Insgesamt, so möchte ich hier noch einmal zusammenfassen, baut die Anti-Aging-Medizin auf fünf Säulen auf:
→ Ernährung
→ Bewegung
→ Umwelt
→ Hormone
→ Spiritualität (Psychoneuroimmunologie und Soziale Beziehungen)
Auch wenn bei der nun folgenden Analyse der „sieben Todsünden“ die spirituellen Überlegungen der Anti-Aging-Medizin, das „Anti-Aging der Seele“ im Mittelpunkt stehen, werden auch alle anderen Säulen der Anti-Aging-Medizin angesprochen werden. Deshalb beginne ich die Untersuchung der sieben Todsünden auch nicht wie im kirchlichen Kanon mit dem Hochmut, sondern stelle die Völlerei an erste Stelle, da für individuelle Anti-Aging-Therapien die Ernährung einen wesentlichen Einflussfaktor darstellt. Dabei werden wir sehen, dass nicht nur das „Zuviel“, sondern auch das „Zuwenig“ aus Sicht der Altersprävention Lebensjahre kosten und zu einem „Pro-Aging-Faktor“ werden kann. Fress-„Sucht“ und Mager-„Sucht“ zeigen dann bereits den Ansatzpunkt, wo Genuss in Krankheit umschlagen kann.

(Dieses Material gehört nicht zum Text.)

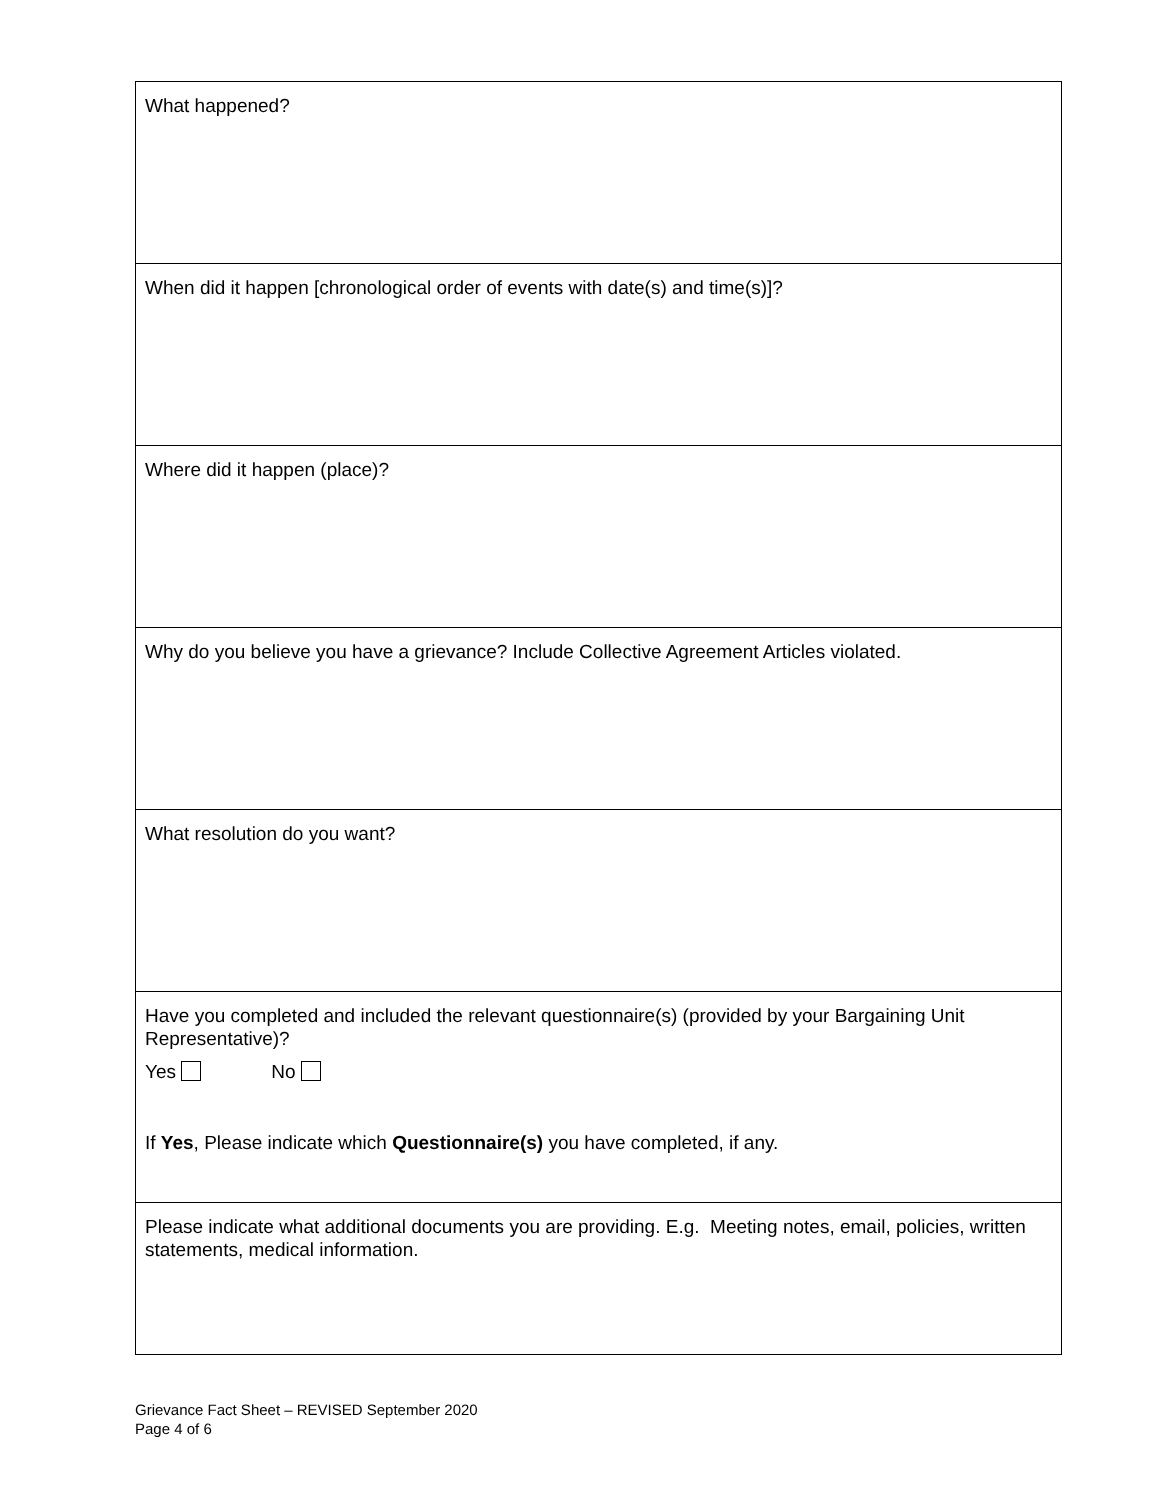| What happened? |
| When did it happen [chronological order of events with date(s) and time(s)]? |
| Where did it happen (place)? |
| Why do you believe you have a grievance? Include Collective Agreement Articles violated. |
| What resolution do you want? |
| Have you completed and included the relevant questionnaire(s) (provided by your Bargaining Unit Representative)? Yes No If Yes , Please indicate which Questionnaire(s) you have completed, if any. |
| Please indicate what additional documents you are providing. E.g. Meeting notes, email, policies, written statements, medical information. |
Grievance Fact Sheet – REVISED September 2020
Page 4 of 6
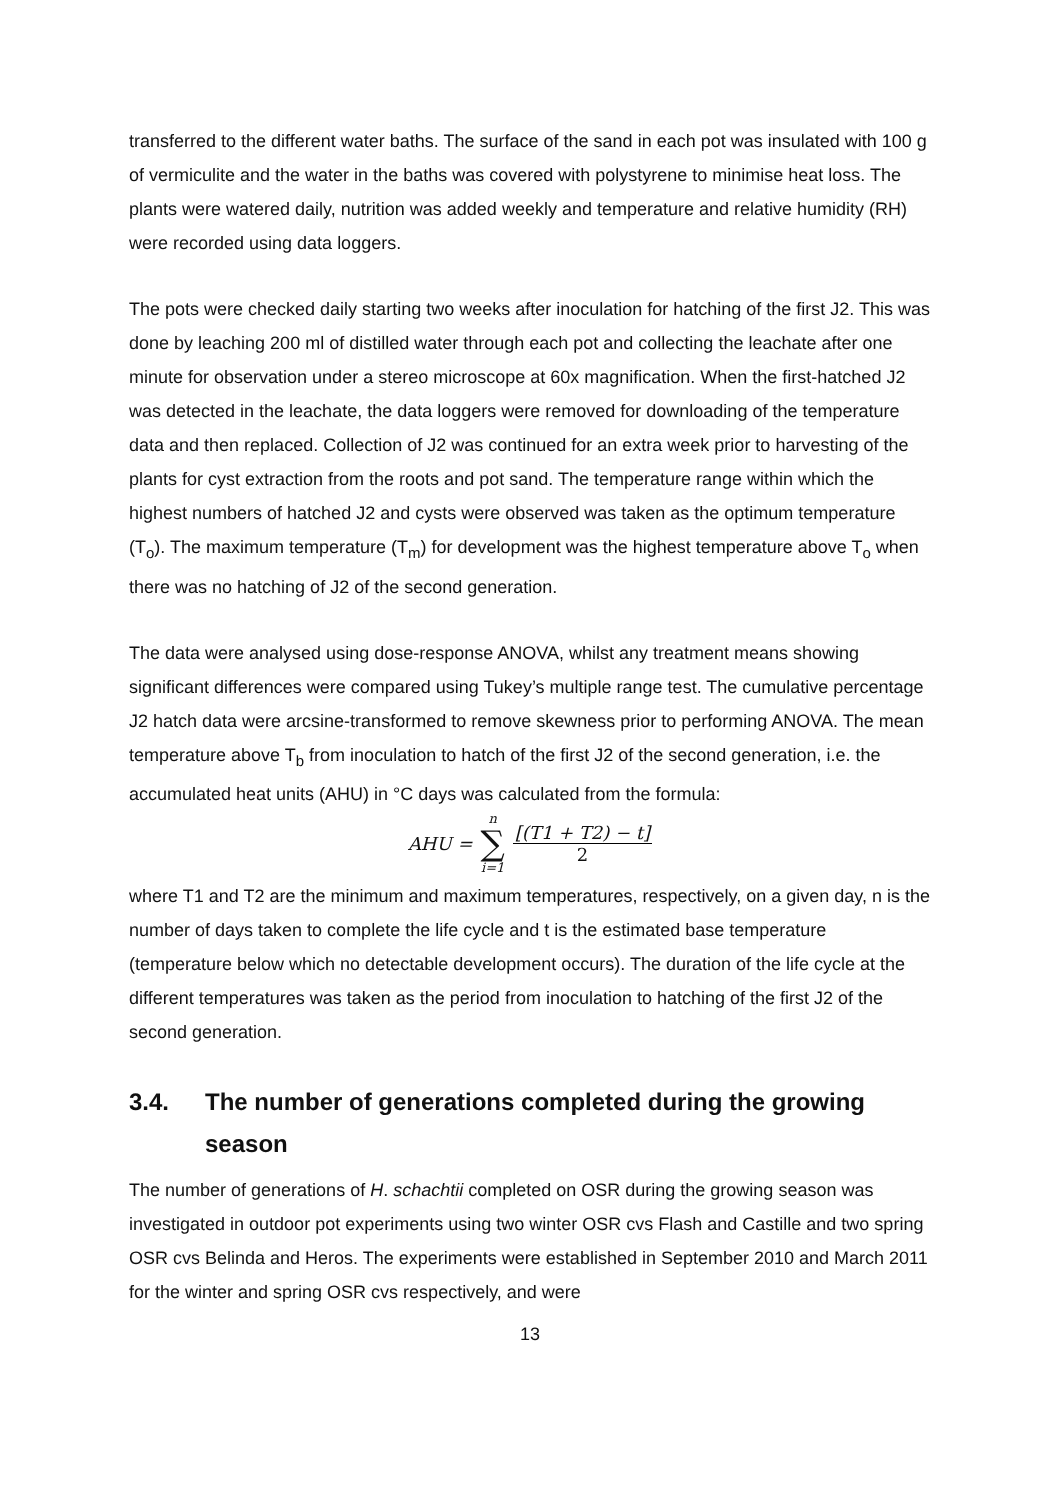transferred to the different water baths. The surface of the sand in each pot was insulated with 100 g of vermiculite and the water in the baths was covered with polystyrene to minimise heat loss. The plants were watered daily, nutrition was added weekly and temperature and relative humidity (RH) were recorded using data loggers.
The pots were checked daily starting two weeks after inoculation for hatching of the first J2. This was done by leaching 200 ml of distilled water through each pot and collecting the leachate after one minute for observation under a stereo microscope at 60x magnification. When the first-hatched J2 was detected in the leachate, the data loggers were removed for downloading of the temperature data and then replaced. Collection of J2 was continued for an extra week prior to harvesting of the plants for cyst extraction from the roots and pot sand. The temperature range within which the highest numbers of hatched J2 and cysts were observed was taken as the optimum temperature (T<sub>o</sub>). The maximum temperature (T<sub>m</sub>) for development was the highest temperature above T<sub>o</sub> when there was no hatching of J2 of the second generation.
The data were analysed using dose-response ANOVA, whilst any treatment means showing significant differences were compared using Tukey’s multiple range test. The cumulative percentage J2 hatch data were arcsine-transformed to remove skewness prior to performing ANOVA. The mean temperature above T<sub>b</sub> from inoculation to hatch of the first J2 of the second generation, i.e. the accumulated heat units (AHU) in °C days was calculated from the formula:
AHU = n ∑ i=1
[(T1 + T2) − t]
2
where T1 and T2 are the minimum and maximum temperatures, respectively, on a given day, n is the number of days taken to complete the life cycle and t is the estimated base temperature (temperature below which no detectable development occurs). The duration of the life cycle at the different temperatures was taken as the period from inoculation to hatching of the first J2 of the second generation.
3.4. The number of generations completed during the growing season
The number of generations of H. schachtii completed on OSR during the growing season was investigated in outdoor pot experiments using two winter OSR cvs Flash and Castille and two spring OSR cvs Belinda and Heros. The experiments were established in September 2010 and March 2011 for the winter and spring OSR cvs respectively, and were
13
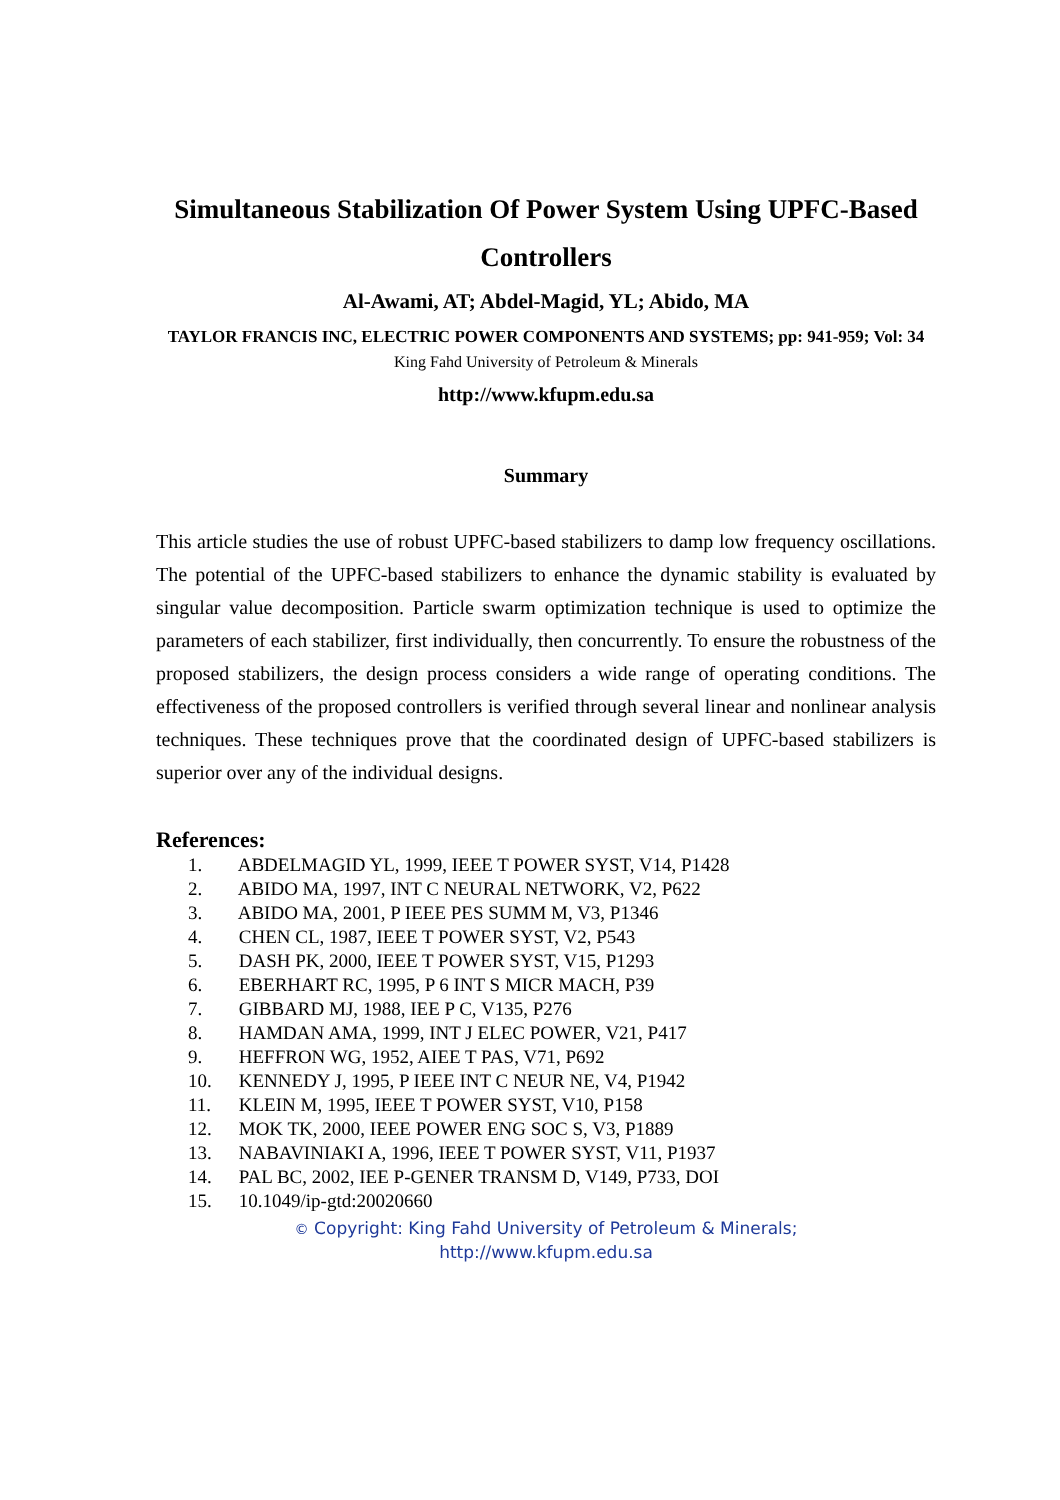Simultaneous Stabilization Of Power System Using UPFC-Based Controllers
Al-Awami, AT; Abdel-Magid, YL; Abido, MA
TAYLOR FRANCIS INC, ELECTRIC POWER COMPONENTS AND SYSTEMS; pp: 941-959; Vol: 34
King Fahd University of Petroleum & Minerals
http://www.kfupm.edu.sa
Summary
This article studies the use of robust UPFC-based stabilizers to damp low frequency oscillations. The potential of the UPFC-based stabilizers to enhance the dynamic stability is evaluated by singular value decomposition. Particle swarm optimization technique is used to optimize the parameters of each stabilizer, first individually, then concurrently. To ensure the robustness of the proposed stabilizers, the design process considers a wide range of operating conditions. The effectiveness of the proposed controllers is verified through several linear and nonlinear analysis techniques. These techniques prove that the coordinated design of UPFC-based stabilizers is superior over any of the individual designs.
References:
1. ABDELMAGID YL, 1999, IEEE T POWER SYST, V14, P1428
2. ABIDO MA, 1997, INT C NEURAL NETWORK, V2, P622
3. ABIDO MA, 2001, P IEEE PES SUMM M, V3, P1346
4. CHEN CL, 1987, IEEE T POWER SYST, V2, P543
5. DASH PK, 2000, IEEE T POWER SYST, V15, P1293
6. EBERHART RC, 1995, P 6 INT S MICR MACH, P39
7. GIBBARD MJ, 1988, IEE P C, V135, P276
8. HAMDAN AMA, 1999, INT J ELEC POWER, V21, P417
9. HEFFRON WG, 1952, AIEE T PAS, V71, P692
10. KENNEDY J, 1995, P IEEE INT C NEUR NE, V4, P1942
11. KLEIN M, 1995, IEEE T POWER SYST, V10, P158
12. MOK TK, 2000, IEEE POWER ENG SOC S, V3, P1889
13. NABAVINIAKI A, 1996, IEEE T POWER SYST, V11, P1937
14. PAL BC, 2002, IEE P-GENER TRANSM D, V149, P733, DOI
15. 10.1049/ip-gtd:20020660
© Copyright: King Fahd University of Petroleum & Minerals;
http://www.kfupm.edu.sa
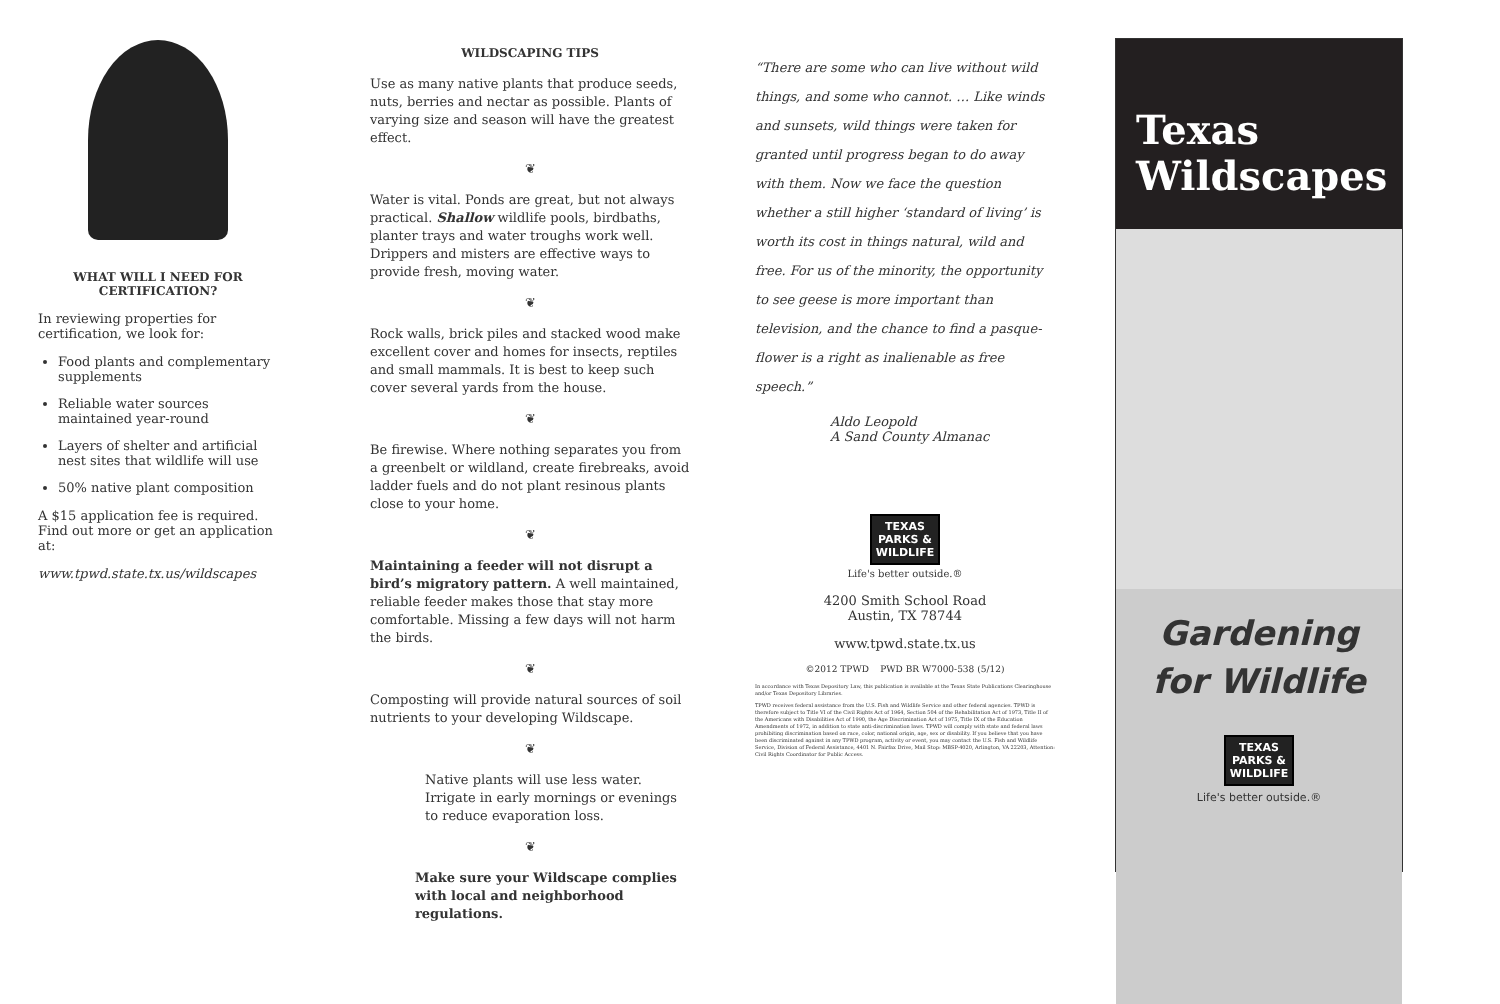WHAT WILL I NEED FOR CERTIFICATION?
In reviewing properties for certification, we look for:
Food plants and complementary supplements
Reliable water sources maintained year-round
Layers of shelter and artificial nest sites that wildlife will use
50% native plant composition
A $15 application fee is required. Find out more or get an application at:
www.tpwd.state.tx.us/wildscapes
WILDSCAPING TIPS
Use as many native plants that produce seeds, nuts, berries and nectar as possible. Plants of varying size and season will have the greatest effect.
❦
Water is vital. Ponds are great, but not always practical. Shallow wildlife pools, birdbaths, planter trays and water troughs work well. Drippers and misters are effective ways to provide fresh, moving water.
❦
Rock walls, brick piles and stacked wood make excellent cover and homes for insects, reptiles and small mammals. It is best to keep such cover several yards from the house.
❦
Be firewise. Where nothing separates you from a greenbelt or wildland, create firebreaks, avoid ladder fuels and do not plant resinous plants close to your home.
❦
Maintaining a feeder will not disrupt a bird’s migratory pattern. A well maintained, reliable feeder makes those that stay more comfortable. Missing a few days will not harm the birds.
❦
Composting will provide natural sources of soil nutrients to your developing Wildscape.
❦
Native plants will use less water. Irrigate in early mornings or evenings to reduce evaporation loss.
❦
Make sure your Wildscape complies with local and neighborhood regulations.
“There are some who can live without wild things, and some who cannot. … Like winds and sunsets, wild things were taken for granted until progress began to do away with them. Now we face the question whether a still higher ‘standard of living’ is worth its cost in things natural, wild and free. For us of the minority, the opportunity to see geese is more important than television, and the chance to find a pasque-flower is a right as inalienable as free speech.”
Aldo Leopold
A Sand County Almanac
TEXAS
PARKS &
WILDLIFE
Life's better outside.®
4200 Smith School Road
Austin, TX 78744
www.tpwd.state.tx.us
©2012 TPWD PWD BR W7000-538 (5/12)
In accordance with Texas Depository Law, this publication is available at the Texas State Publications Clearinghouse and/or Texas Depository Libraries.
TPWD receives federal assistance from the U.S. Fish and Wildlife Service and other federal agencies. TPWD is therefore subject to Title VI of the Civil Rights Act of 1964, Section 504 of the Rehabilitation Act of 1973, Title II of the Americans with Disabilities Act of 1990, the Age Discrimination Act of 1975, Title IX of the Education Amendments of 1972, in addition to state anti-discrimination laws. TPWD will comply with state and federal laws prohibiting discrimination based on race, color, national origin, age, sex or disability. If you believe that you have been discriminated against in any TPWD program, activity or event, you may contact the U.S. Fish and Wildlife Service, Division of Federal Assistance, 4401 N. Fairfax Drive, Mail Stop: MBSP-4020, Arlington, VA 22203, Attention: Civil Rights Coordinator for Public Access.
Texas
Wildscapes
Gardening
for Wildlife
TEXAS
PARKS &
WILDLIFE
Life's better outside.®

Bei der Bewertung der „Wollust“, der zweiten „fleischlichen Sünde“, werde ich zu einer eindeutig anderen Bewertung als die Kirche gelangen. Eingehen werde ich aber auch auf die „Pornografie- und Internetsexsucht“, die die WHO jetzt als Krankheitsbild anerkannt hat und dabei die Rolle der stoffungebundenen Süchte beleuchten.
Bei der Todsünde der Trägheit werde ich auf die vielfältigen körperlichen Ursachen hinweisen, die hinter dem Phänomen der Trägheit versteckt sein können und den Wert der Bewegung als Anti-Aging-Faktor hervorheben. Beim Zorn wird gezeigt werden, inwieweit dabei das vegetative Nervensystem, die Dysbalance des aktivierenden Sympathikus’ und des deaktivierenden Parasympathikus’ eine Rolle spielt. Bei Geiz und Habsucht werde ich Phänomene der Angst und des Kontrollverlustes darstellen und diese erläutern, aber auch Phänomene der Schönheit und der Hässlichkeit.
Beim Neid werde ich den Unterschied zwischen „weißem“ und „schwarzem“ Neid analysieren und die enormen sozialen, aber auch individuellen Risiken aufzeigen. Zum Abschluss wird der Hochmut behandelt, der durch die Neigung zur Selbstüberschätzung unter Umständen eine tödliche Gefahr darstellen kann.